The Consumer Price Index (CPI) measures the cost of a fixed basket of goods and services representative of a typical household's purchases. Inflation is the percentage change in the CPI over time. The CPI is used to adjust wages, Social Security benefits, and tax brackets for inflation, making its accuracy consequential. Alternative measures include core CPI (excluding food and energy), PPI (producer price index), and PCE deflator (used by the Federal Reserve).
Calculate a simple two-good CPI by hand across three periods. Then examine the actual BLS CPI basket weights and consider which items might make the index unrepresentative for different demographic groups.
You already know from real vs. nominal GDP that separating price changes from quantity changes is essential for measuring economic output. The same distinction applies when measuring what households actually experience. The Consumer Price Index (CPI) is a fixed-basket price index designed specifically to track the cost of living for a typical urban consumer. The Bureau of Labor Statistics surveys households to determine a representative market basket — how much housing, food, transportation, medical care, and other categories the average household buys — then tracks how the cost of that fixed basket changes over time.

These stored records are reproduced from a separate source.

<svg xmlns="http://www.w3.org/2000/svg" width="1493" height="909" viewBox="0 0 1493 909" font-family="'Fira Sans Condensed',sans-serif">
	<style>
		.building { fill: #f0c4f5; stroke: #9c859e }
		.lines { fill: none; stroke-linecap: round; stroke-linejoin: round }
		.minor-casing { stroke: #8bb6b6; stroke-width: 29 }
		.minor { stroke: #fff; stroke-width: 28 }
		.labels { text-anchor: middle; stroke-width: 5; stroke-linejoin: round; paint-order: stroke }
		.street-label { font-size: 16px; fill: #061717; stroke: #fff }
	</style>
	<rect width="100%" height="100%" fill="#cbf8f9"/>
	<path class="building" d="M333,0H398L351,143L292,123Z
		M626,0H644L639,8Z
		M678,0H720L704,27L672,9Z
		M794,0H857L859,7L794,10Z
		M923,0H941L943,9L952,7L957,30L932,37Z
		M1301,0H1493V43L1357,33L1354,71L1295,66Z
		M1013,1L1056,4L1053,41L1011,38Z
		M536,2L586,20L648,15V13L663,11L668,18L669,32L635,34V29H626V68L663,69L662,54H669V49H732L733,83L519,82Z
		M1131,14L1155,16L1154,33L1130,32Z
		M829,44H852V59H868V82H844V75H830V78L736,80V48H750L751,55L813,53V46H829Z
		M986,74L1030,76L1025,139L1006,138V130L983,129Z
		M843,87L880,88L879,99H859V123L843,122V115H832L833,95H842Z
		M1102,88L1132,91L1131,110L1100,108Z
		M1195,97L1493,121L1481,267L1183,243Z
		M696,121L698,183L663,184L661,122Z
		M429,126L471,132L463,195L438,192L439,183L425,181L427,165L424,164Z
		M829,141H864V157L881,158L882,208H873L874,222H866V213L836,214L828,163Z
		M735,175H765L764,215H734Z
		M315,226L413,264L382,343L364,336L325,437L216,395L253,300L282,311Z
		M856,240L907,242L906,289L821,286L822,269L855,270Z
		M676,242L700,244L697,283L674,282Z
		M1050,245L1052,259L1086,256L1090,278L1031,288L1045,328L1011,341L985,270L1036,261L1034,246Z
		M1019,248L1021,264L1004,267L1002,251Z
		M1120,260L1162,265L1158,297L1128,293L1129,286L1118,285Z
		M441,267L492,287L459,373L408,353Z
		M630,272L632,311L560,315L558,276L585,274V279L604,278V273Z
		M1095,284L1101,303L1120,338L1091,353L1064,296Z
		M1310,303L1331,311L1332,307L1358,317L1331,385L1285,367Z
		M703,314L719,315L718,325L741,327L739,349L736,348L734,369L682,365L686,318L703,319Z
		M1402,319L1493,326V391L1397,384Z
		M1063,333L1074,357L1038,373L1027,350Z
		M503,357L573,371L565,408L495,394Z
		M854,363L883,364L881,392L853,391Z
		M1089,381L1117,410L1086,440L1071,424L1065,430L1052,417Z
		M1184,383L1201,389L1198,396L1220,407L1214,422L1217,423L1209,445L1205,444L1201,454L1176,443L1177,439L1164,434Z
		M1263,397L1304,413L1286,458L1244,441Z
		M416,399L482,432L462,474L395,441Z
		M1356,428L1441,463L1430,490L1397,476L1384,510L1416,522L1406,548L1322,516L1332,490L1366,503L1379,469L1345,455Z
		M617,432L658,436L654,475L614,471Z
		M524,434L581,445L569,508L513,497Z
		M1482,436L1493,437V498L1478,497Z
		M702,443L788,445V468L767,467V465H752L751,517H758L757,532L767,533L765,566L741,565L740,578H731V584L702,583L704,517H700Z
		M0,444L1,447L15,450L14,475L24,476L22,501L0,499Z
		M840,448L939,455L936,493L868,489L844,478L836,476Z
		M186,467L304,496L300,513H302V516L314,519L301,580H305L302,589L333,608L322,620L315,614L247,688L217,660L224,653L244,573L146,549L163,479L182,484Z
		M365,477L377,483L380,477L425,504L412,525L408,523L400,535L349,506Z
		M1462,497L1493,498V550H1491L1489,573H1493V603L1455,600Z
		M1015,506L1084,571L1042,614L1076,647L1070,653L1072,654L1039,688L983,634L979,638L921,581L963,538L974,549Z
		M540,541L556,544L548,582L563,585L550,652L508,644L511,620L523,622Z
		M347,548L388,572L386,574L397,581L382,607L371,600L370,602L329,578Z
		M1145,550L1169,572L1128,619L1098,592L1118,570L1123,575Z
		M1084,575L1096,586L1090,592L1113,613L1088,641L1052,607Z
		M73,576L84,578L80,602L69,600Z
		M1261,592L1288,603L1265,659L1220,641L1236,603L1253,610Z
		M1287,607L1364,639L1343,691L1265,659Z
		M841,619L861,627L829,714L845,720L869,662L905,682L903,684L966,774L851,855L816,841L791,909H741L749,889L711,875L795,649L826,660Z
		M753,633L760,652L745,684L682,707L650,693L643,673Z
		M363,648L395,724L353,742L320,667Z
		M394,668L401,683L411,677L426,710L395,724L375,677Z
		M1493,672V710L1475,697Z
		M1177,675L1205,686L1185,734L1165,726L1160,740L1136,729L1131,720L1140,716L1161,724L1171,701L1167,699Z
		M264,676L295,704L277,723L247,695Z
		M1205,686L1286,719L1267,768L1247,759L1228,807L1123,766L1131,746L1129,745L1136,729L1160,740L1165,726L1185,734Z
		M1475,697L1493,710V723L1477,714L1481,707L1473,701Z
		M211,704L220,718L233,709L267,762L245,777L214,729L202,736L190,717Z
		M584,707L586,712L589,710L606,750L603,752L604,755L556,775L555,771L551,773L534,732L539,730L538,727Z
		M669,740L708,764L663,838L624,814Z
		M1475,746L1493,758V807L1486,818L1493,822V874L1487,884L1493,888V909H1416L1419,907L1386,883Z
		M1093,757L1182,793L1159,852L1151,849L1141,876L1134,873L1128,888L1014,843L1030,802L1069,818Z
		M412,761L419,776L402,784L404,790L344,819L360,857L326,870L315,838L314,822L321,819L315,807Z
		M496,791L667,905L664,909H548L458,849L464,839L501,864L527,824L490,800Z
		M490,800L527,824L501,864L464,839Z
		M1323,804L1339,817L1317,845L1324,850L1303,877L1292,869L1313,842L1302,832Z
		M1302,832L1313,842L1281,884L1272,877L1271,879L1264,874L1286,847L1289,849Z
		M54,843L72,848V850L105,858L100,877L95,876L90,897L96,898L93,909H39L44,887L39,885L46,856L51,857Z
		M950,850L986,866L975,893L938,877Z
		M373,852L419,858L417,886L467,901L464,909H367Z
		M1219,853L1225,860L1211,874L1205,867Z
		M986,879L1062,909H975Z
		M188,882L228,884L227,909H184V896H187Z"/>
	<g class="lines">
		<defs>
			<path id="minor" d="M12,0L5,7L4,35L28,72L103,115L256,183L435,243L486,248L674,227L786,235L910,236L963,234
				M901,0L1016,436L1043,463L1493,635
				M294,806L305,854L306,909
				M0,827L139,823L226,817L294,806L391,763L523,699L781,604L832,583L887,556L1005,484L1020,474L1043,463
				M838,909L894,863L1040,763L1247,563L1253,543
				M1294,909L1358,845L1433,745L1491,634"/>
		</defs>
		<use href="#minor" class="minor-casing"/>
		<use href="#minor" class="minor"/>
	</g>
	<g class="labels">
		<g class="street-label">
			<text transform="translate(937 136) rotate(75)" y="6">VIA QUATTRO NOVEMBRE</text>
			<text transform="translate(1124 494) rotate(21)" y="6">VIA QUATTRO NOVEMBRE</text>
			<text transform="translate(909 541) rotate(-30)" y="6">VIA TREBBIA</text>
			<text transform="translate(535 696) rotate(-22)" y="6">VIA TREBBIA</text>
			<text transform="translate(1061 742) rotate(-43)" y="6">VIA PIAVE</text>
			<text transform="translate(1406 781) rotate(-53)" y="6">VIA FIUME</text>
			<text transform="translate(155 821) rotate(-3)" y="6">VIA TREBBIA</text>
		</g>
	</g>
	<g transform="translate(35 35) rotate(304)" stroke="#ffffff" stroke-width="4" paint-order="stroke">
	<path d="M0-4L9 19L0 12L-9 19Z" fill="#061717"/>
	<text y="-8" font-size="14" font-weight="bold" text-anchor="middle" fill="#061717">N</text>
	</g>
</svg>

The construction is mechanical but important to understand precisely. The BLS defines a base period, collects prices of each item in the basket, then reprices the same basket each subsequent period. If the basket cost $1,000 in the base year and costs $1,035 now, the CPI is 103.5. Inflation is the percentage change in the CPI over a period: (CPI_t − CPI_{t−1}) / CPI_{t−1} × 100. A CPI of 103.5 followed by a CPI of 106 implies roughly 2.4% inflation over that period. This percentage change is what economists, policymakers, and headlines mean when they say "inflation is 2.4%." The index level itself is rarely cited.
The CPI's fixed-basket design introduces a systematic upward bias in measured inflation relative to the true cost-of-living change. The deepest source is substitution bias: the index holds quantities fixed, but real consumers substitute toward relatively cheaper goods when prices rise. If beef prices spike, consumers buy more chicken — but the CPI basket keeps buying the same beef. The index therefore overstates the cost of maintaining a constant living standard. A second bias is quality change: new goods are typically better than old goods at the same nominal price. If a new laptop costs the same as last year's but performs twice as fast, the CPI treats this as no price change when the true cost per unit of computing power has fallen. The BLS applies hedonic adjustments to partially correct for this in some categories (electronics, vehicles), but coverage is incomplete.
These biases matter practically because the CPI is the escalator for major government programs. Social Security benefits, federal income tax brackets, and many wage contracts are indexed to CPI. If the CPI overstates inflation by 0.5 percentage points per year — a commonly cited estimate — Social Security payments grow slightly faster than the true cost of living each year, a politically charged implication. Alternative measures address different dimensions of this problem. Core CPI strips out food and energy, which are volatile, to reveal the underlying trend. The PCE deflator (Personal Consumption Expenditures) is the Federal Reserve's preferred inflation measure; it uses a chain-weighted basket that updates spending shares each period, largely eliminating substitution bias, and tends to run 0.2–0.5 percentage points below CPI inflation as a result.